IL2CPP Reverse Engineering Part 2: Structural Overview & Finding the Metadata

Earlier we learned what IL2CPP is, how to setup a build environment, and compared the C#, IL, C++ and disassembly of a simple function.

In this article, you will learn:

  • an overview of the key files in an IL2CPP application from a reverse-engineering perspective
  • how an IL2CPP application loads the metadata we are interested in
  • how to find the application binary’s metadata by hand in a disassembler (x64 and ARM)
  • beginner-level disassembly navigation and tidying in IDA
  • how to interpret C++ function calls in assembly language

Pre-requisites:

  • Basic knowledge of high-level programming
  • Basic knowledge of disassembly (the article uses IDA but Ghidra works equally well)
  • Basic knowledge of what IL2CPP is – I recommend that you read part 1 first if you’re new to IL2CPP

01 The Executable

IL2CPP applications are forged from two key components. First, there is the application code itself.

On Windows, the main executable of an IL2CPP application is essentially just a stub that loads UnityPlayer.dll and calls UnityMain. For an IL2CPP game, this will select Unity’s IL2CPP initialization path and load the main application binary; this is usually called GameAssembly.dll in the application’s root path but it can be placed elsewhere and renamed.

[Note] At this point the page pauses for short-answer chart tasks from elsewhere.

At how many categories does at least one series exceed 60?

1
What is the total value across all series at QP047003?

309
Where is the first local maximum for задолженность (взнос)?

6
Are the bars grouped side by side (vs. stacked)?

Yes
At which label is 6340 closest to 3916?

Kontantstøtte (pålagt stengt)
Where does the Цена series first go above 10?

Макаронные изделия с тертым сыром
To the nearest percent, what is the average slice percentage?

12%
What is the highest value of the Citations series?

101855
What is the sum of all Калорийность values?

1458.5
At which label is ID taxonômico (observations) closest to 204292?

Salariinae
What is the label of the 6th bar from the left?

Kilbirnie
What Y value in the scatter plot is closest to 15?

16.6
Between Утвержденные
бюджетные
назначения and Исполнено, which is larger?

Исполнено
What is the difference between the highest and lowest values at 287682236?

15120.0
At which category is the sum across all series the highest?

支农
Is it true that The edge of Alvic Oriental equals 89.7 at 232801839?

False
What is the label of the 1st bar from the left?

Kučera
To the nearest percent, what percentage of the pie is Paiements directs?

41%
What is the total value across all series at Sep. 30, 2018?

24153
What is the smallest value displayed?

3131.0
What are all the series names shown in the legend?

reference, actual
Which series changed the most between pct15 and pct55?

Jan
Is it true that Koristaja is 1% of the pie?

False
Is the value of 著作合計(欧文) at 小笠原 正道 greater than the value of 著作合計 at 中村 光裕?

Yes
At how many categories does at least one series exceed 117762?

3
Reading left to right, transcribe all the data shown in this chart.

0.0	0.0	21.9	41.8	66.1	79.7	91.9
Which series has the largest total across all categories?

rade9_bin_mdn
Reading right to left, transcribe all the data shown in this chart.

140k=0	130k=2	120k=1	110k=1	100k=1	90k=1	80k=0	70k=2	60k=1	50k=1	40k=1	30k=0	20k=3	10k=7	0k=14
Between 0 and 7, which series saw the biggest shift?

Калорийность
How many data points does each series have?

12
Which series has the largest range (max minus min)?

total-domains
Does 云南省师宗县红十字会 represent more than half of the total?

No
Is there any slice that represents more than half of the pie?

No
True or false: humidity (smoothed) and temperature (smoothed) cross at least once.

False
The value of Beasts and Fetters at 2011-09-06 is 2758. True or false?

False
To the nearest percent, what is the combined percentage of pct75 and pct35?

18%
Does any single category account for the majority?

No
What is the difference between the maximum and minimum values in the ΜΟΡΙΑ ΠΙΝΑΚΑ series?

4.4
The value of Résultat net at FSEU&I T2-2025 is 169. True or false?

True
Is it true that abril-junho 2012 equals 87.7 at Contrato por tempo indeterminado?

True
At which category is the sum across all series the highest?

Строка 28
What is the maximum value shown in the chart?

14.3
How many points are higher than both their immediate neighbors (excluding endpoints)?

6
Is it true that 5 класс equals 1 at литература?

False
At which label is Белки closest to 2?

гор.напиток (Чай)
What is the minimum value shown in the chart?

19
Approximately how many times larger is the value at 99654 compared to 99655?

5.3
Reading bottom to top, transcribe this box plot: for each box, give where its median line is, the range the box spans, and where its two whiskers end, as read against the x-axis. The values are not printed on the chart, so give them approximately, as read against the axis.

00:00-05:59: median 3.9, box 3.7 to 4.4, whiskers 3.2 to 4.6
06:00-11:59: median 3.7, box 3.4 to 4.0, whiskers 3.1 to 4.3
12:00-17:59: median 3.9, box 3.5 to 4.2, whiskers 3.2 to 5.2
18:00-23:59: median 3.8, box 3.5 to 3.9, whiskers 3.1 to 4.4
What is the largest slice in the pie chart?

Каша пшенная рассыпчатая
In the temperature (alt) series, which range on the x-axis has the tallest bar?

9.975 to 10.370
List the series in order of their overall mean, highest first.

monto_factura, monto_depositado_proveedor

On Android, the application binary is libil2cpp.so, and on iOS everything is generally wrapped up into a single executable. Other platforms use different layouts, but all of the binaries can be analyzed in the same way, so the target platform doesn’t matter too much.

The application binary (which I’ll just call “the binary” from hereon) is the output created by taking the regular Mono DLLs for the application (eg. Assembly-CSharp.dll and its dependencies, as if it was shipped without IL2CPP) and running them through the IL2CPP transpiler, and is therefore the main target for reverse engineering since it contains the actual application code.

Besides the application code itself, the binary also contains a vast sea of binary-specific metadata such as a pointer list every C#-equivalent function, data about every type referenced by method code and so on. Many (most) binaries also expose the IL2CPP API – a large group of exported functions allowing you to query and modify data in the application at runtime – useful for dynamic analysis with a debugger. These APIs can be found in the export table and begin with the prefix il2cpp_.

02 The meta-data

The other main file of interest for analysts is global-metadata.dat (“the metadata”). This file is a platform-independent data file created by IL2CPP containing all of the .NET metadata for the application. This includes definitions (including symbols) for all of the types, methods, properties, fields and so on for the application. Many of the structures within are similar to those used by the actual .NET runtime, but tweaked for IL2CPP. Serge Lidin provides a thorough treatise of the metadata in the excellent book Expert .NET 2.0 IL Assembler.

The metadata file is always a little-endian 32-bit width set of data, with tables linked via indices rather than pointers. Therefore in principle, if you are compiling the same application for multiple platforms, you only need one copy of global-metadata.dat and different executable binaries for each platform. In practice, builds are often customized with platform-specific functions for Windows, Android and so on.

The metadata file format is very simple. It always starts with the signature 0xFAB11BAF (little-endian) followed by 4 bytes containing the metadata version number. This is followed by a long list of offset/length pairs for the various tables of information, directly followed by the tables themselves. Which tables are actually present depends on the version number, and there will also be corresponding changes in the binary for different versions.

One may wonder why an overzealous publisher would want to ship their product with everything required to reconstruct all of the types and method prototypes in plain sight. Ultimately, this data is required due to .NET’s heavy reliance on reflection (known in other languages as runtime type information or RTTI) and attributed programming, and cannot be easily elided. As is the case with Unity apps built with the Mono scripting backend, some developers choose to use canned obfuscation software such as the popular BeeByte to arbitrarily redefine un-exported symbol names. These tools are useful as a roadblock to thwart the casual attacker, but for anyone used to determining the meaning of code from the code itself rather than its symbols, such obfuscators have limited effect.

On its own, the metadata file can be used to re-construct the entire structure of the application as it was when it was written in C# – with more or less everything except for the actual source code to the methods themselves – however this gives us zero insight into the structure of the actual binary we’re analyzing. To do this, we need to combine the metadata file with the specific binary file we’re looking at, and to do that, we need to first find the location of the binary’s own metadata structures. This is crucial for successful reverse engineering, and is our goal for today.